Fragen:
[A] Wie viele DJs wurden laut dem Artikel zum DJ-Führerschein seit Beginn der Aktion geschult?
[B] Bitte setze den Artikel zum DJ-Führerschein im gleichen Stil nach seinem letzten Satz fort.

Bereitgestellter Text:
----

Gelsenkirchen. . Im Gelsenkirchener V-Danceclub haben 90 DJs einen speziellen Führerschein gemacht. Der sorgt dafür, dass Musikgenuss keine Schäden verursacht. Inzwischen leidet jeder vierte Jugendliche zwischen 16 und 24 Jahren an einem akuten Hörschaden nach Angaben der Techniker Krankenkasse.

Was früher der dicke Ghettoblaster war, sind heute portable Audiogeräte wie MP3-Player, Smartphone und Co. Sie sorgen für mobilen Musikgenuss und sind aus dem Alltag kaum mehr wegzudenken, täglich begegnen wir Menschen mit Kopfhörern und Ohrstöpseln. Das Gefährliche daran ist, dass jede Musik zugleich auch Lärm ist, insbesondere in der Disco. Das Verbraucherschutzministerium NRW, die Techniker Krankenkasse (TK), der Bundesverband der Discotheken und Tanzbetriebe (BDT) sowie der DJ-Berufsverband setzen daher gemeinsam den Hebel bei denen an, die jährlich 80 bis 90 Millionen Gäste beschallen – den DJs. „Wir alle wollen“, sagt Ulrich Weber, der Präsident des BDT stellvertretend, „dass DJs verantwortungsvoll mit Musik und Lautstärke umgehen.“

DJ-Führerschein soll ein Ansatz sein

Dazu drücken die DJs in einem Seminar noch einmal die Schulbank und erwerben nach einem schriftlichen Test ein Zertifikat, den DJ-Führerschein. „Der Kursus beinhaltet akustisch-technische Aspekte, haftungsrechtliche Tatbestände und spezielle gesundheitliche Kenntnisse“, erklärt Prof. Dr. Brigitte Schulte-Fortkamp von der Technischen Universität (TU) Berlin. Die TU hat mit Experten der Schallwirkungsforschung das Programm entwickelt. Und am Montag hat ein eben solches Seminar im Gelsenkirchener V-Danceclub stattgefunden, gut 90 Mischpult-Akrobaten nahmen teil. Seit Beginn der Aktion wurden so 2700 Djs geschult, es war bundesweit die 29. Auflage des Seminars.

----

Bereitgestellte Einträge:
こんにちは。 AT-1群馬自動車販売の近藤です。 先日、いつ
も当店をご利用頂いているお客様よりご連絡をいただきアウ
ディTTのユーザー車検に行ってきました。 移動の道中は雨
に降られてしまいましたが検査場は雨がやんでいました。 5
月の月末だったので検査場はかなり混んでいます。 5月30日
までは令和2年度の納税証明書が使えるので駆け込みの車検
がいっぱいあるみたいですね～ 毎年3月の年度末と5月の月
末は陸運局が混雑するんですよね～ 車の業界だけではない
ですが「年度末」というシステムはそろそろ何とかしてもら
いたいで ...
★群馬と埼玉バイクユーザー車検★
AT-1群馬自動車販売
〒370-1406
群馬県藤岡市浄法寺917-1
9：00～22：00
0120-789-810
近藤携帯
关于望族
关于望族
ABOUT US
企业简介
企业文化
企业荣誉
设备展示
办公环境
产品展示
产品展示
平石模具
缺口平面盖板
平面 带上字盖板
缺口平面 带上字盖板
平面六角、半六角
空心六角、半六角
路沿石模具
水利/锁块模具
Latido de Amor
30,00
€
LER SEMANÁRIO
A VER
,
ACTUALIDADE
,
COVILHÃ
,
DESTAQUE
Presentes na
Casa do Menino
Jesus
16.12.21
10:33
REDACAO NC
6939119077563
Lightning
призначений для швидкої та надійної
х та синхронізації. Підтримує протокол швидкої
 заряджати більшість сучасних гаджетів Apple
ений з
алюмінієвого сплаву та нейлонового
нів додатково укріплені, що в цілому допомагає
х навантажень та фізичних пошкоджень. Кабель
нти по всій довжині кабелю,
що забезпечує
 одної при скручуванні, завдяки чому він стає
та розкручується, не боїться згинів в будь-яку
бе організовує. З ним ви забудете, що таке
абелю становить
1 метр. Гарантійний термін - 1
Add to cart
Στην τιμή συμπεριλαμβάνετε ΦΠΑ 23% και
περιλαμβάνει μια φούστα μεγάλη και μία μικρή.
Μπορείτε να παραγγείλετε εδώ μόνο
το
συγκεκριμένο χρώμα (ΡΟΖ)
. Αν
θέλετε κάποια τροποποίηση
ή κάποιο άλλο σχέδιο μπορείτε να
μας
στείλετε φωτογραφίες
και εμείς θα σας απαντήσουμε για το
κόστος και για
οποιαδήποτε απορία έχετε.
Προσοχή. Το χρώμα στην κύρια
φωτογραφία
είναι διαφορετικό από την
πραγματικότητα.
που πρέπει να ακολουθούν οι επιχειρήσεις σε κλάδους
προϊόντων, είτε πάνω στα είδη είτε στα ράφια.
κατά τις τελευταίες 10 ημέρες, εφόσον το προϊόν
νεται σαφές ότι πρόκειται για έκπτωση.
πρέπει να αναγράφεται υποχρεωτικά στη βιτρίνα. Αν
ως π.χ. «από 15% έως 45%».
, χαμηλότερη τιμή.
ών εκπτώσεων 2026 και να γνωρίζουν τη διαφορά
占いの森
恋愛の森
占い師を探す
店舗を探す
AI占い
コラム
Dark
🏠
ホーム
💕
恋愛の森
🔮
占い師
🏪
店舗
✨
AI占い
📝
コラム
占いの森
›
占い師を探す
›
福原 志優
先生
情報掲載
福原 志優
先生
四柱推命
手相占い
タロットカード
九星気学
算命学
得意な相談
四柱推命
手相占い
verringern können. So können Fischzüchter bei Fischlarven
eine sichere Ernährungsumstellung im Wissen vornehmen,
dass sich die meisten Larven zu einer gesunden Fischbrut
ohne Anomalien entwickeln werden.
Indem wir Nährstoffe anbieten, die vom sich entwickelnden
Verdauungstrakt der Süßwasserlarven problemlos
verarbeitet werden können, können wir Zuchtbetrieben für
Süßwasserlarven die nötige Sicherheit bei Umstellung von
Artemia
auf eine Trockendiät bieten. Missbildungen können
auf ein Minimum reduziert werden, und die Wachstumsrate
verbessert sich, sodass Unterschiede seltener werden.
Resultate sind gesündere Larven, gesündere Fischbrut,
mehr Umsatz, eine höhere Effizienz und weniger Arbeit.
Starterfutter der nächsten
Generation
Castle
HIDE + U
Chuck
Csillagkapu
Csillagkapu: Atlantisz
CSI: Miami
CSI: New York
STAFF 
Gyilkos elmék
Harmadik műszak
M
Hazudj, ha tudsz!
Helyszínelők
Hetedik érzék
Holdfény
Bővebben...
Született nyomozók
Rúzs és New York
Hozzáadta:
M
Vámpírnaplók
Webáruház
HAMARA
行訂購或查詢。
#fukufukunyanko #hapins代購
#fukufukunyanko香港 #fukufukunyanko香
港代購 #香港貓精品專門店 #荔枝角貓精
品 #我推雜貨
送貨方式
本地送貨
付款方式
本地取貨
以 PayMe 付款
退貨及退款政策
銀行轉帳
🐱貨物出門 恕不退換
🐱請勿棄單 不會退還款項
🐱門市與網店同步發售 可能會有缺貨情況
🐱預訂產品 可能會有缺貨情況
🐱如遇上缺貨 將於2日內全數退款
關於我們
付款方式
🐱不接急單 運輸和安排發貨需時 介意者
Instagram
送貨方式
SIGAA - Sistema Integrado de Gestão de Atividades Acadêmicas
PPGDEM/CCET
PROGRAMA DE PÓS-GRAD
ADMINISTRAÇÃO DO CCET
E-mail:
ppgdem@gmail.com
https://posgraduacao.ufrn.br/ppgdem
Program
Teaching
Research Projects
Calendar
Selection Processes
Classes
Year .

----

Ergebnisse:
[A] Seit Beginn der Aktion wurden 2700 DJs geschult.

[B]
Vier Stunden Disco sind wie ein 40 Stunden-Arbeitsplatz bei 90 Dezibel Schalldruck

Das spezielle Schallpegelmessgerät misst jede Stunde eine halbe Stunde die Lautstärke auf der Tanzfläche, der Wert wird dem DJ auf einem Monitor angezeigt, so dass er zu hohen Pegeln gegensteuern kann.

Ein vierstündiger Discobesuch belastet das Gehör laut Umweltministerium wie eine Beschallung mit 90 Dezibel am Arbeitsplatz in einer 40-Stunden-Woche. Für solch’ einen Arbeitsplatz ist Gehörschutz vorgeschrieben.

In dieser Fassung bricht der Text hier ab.